I know nothing about billing psychotherapy add-on codes. However, I have a lot of experience billing the 99212, 99213, and 99214 codes in my sleep practice. Timing is irrelevant for non-psychiatrists except in the rare circumstance in which more than half of the visit is spent on counseling (for example, a PCP counseling about Sexually transmitted diseases). In this case the PCP would document (for example) that he spent 29 minutes with the patient, 19 minutes of which was counseling time and briefly document what was counseled. I was told years ago that it is helpful to document the exact clock times for all of this.
 
I'm newly an attending and doing all OP (except when on call). I bill almost entirely 99214 for my follow-ups and do largely 30 minute follow-ups. If there are 2 dx+side effect+managing meds=99214. 3 dx+managing meds=99214. I feel like most everyone I have seen has a mood dx, an anxiety dx and everyone has flipping insomnia AND/OR a substance use disorder so most of my patients meet the level 4 criteria. I do add the 90833 (psychotherapy add-on) when I really feel I provide this service and document as such. Recently met with our coder/biller and she had no concerns about my notes or billing.

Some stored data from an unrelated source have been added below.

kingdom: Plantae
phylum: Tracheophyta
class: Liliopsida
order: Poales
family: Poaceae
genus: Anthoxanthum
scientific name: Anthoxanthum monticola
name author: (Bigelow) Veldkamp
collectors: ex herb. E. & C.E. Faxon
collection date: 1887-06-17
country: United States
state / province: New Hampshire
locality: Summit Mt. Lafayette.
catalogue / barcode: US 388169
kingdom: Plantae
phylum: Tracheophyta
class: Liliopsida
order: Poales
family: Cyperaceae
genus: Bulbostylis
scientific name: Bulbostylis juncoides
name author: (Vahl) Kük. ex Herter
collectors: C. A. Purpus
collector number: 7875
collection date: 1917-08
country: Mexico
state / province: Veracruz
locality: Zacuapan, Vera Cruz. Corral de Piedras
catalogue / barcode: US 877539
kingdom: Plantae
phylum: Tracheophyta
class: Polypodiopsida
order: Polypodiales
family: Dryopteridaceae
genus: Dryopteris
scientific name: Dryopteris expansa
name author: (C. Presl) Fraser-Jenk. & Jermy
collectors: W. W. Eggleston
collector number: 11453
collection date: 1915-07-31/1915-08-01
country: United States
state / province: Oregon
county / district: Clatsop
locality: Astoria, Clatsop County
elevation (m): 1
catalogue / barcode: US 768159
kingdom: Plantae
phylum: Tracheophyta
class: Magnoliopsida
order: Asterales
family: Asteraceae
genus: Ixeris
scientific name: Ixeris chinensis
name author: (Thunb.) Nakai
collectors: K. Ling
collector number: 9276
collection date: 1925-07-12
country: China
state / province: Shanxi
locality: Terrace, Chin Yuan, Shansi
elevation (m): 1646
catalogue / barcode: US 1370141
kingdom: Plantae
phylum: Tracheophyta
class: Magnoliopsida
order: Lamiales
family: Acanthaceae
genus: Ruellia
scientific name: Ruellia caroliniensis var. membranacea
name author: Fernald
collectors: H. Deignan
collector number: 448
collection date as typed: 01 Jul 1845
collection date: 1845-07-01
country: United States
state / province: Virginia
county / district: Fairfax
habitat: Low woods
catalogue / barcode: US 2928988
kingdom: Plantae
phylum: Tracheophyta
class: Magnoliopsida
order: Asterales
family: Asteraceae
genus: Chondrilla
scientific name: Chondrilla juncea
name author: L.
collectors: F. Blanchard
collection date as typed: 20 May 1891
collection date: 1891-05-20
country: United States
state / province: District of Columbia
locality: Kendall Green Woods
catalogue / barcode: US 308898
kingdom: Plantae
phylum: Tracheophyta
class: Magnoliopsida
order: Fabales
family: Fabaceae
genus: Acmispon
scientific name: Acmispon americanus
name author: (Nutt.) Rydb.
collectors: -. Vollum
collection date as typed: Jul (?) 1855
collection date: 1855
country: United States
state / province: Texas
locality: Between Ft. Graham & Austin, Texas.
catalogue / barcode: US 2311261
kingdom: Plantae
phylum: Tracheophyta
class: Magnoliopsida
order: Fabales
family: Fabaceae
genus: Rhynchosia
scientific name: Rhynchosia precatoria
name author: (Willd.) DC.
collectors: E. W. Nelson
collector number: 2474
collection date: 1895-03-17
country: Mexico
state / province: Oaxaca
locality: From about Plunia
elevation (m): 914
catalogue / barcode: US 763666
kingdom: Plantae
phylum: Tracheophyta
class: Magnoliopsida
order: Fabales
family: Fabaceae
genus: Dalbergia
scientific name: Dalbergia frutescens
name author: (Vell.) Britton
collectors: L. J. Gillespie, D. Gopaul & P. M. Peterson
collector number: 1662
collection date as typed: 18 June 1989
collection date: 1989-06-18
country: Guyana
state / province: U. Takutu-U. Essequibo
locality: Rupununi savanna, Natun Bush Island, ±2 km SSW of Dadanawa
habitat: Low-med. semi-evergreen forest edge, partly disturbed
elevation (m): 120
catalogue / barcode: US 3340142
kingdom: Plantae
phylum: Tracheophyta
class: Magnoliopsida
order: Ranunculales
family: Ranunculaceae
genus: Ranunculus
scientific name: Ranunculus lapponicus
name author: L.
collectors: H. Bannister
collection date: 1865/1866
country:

Maybe as my patients stabilize I would go to 25 or 20 minute follow-ups but I feel like that would be rough.

The time guidelines as far as my understanding are 15 min for 99213, 25 for 99214 and 40 for 99215. With my more profoundly ill following hospitalization I often spend 40+ minutes with them discussing their dx, med options, etc and bill 99215s based on time. 99215 based on elements is tough.